Activity:
Copy out the items below word for word, starting at their first line and ending at the line that contains "69: (213, 104)". Include both of those lines and nothing past the second.
=======
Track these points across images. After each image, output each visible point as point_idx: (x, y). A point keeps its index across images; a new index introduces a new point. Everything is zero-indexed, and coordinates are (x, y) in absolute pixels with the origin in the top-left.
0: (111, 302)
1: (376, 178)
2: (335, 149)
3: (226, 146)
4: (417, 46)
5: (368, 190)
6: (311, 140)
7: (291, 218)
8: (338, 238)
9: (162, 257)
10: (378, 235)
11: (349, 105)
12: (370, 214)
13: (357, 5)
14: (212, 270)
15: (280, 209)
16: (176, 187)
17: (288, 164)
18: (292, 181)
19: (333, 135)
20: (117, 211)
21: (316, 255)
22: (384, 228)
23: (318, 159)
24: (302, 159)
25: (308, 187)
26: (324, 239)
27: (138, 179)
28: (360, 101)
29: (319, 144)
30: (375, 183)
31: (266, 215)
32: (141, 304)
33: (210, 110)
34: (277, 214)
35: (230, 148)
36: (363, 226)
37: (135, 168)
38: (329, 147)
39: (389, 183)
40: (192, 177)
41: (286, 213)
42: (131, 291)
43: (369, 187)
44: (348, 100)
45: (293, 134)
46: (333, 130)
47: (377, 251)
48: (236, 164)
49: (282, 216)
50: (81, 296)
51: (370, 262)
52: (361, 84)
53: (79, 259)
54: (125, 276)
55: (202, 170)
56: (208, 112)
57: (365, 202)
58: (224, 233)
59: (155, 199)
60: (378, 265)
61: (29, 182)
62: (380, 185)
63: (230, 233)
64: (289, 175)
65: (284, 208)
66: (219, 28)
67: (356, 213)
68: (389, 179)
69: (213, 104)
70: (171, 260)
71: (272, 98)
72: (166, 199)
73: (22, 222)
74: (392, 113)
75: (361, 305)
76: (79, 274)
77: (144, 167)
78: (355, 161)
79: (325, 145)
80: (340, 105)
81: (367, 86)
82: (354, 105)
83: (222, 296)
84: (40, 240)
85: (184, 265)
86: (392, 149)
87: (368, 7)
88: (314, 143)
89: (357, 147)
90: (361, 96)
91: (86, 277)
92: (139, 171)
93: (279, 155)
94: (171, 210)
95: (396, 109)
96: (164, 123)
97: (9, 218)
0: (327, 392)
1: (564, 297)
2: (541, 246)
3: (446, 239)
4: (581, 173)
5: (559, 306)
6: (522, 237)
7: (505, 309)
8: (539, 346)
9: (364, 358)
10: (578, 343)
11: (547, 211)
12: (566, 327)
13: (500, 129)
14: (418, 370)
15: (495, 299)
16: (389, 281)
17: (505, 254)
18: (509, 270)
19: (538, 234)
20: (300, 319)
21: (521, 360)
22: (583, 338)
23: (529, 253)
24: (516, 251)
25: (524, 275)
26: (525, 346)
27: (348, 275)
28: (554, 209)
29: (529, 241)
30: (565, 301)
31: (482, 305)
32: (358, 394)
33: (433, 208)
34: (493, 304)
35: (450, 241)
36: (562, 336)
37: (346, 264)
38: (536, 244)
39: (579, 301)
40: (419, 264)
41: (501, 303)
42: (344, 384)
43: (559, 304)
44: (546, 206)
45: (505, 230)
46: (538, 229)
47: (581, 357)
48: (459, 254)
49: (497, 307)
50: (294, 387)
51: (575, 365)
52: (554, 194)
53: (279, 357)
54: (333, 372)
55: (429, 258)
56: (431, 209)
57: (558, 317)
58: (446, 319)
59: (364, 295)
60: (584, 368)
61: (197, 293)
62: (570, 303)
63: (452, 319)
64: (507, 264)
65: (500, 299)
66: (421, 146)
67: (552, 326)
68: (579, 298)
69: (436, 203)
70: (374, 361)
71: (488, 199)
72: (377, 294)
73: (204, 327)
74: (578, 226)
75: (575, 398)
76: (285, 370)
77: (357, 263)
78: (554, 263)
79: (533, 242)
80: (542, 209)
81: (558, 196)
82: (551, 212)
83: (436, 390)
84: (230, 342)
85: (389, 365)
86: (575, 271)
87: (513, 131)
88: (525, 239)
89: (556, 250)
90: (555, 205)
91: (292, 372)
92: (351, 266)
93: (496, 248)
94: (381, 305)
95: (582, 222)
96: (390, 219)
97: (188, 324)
=======
Expected answer:
Track these points across images. After each image, output each visible point as point_idx: (x, y). A point keeps its index across images; a new index introduces a new point. Everything is zero-indexed, and coordinates are (x, y) in absolute pixels with the origin in the top-left.
0: (111, 302)
1: (376, 178)
2: (335, 149)
3: (226, 146)
4: (417, 46)
5: (368, 190)
6: (311, 140)
7: (291, 218)
8: (338, 238)
9: (162, 257)
10: (378, 235)
11: (349, 105)
12: (370, 214)
13: (357, 5)
14: (212, 270)
15: (280, 209)
16: (176, 187)
17: (288, 164)
18: (292, 181)
19: (333, 135)
20: (117, 211)
21: (316, 255)
22: (384, 228)
23: (318, 159)
24: (302, 159)
25: (308, 187)
26: (324, 239)
27: (138, 179)
28: (360, 101)
29: (319, 144)
30: (375, 183)
31: (266, 215)
32: (141, 304)
33: (210, 110)
34: (277, 214)
35: (230, 148)
36: (363, 226)
37: (135, 168)
38: (329, 147)
39: (389, 183)
40: (192, 177)
41: (286, 213)
42: (131, 291)
43: (369, 187)
44: (348, 100)
45: (293, 134)
46: (333, 130)
47: (377, 251)
48: (236, 164)
49: (282, 216)
50: (81, 296)
51: (370, 262)
52: (361, 84)
53: (79, 259)
54: (125, 276)
55: (202, 170)
56: (208, 112)
57: (365, 202)
58: (224, 233)
59: (155, 199)
60: (378, 265)
61: (29, 182)
62: (380, 185)
63: (230, 233)
64: (289, 175)
65: (284, 208)
66: (219, 28)
67: (356, 213)
68: (389, 179)
69: (213, 104)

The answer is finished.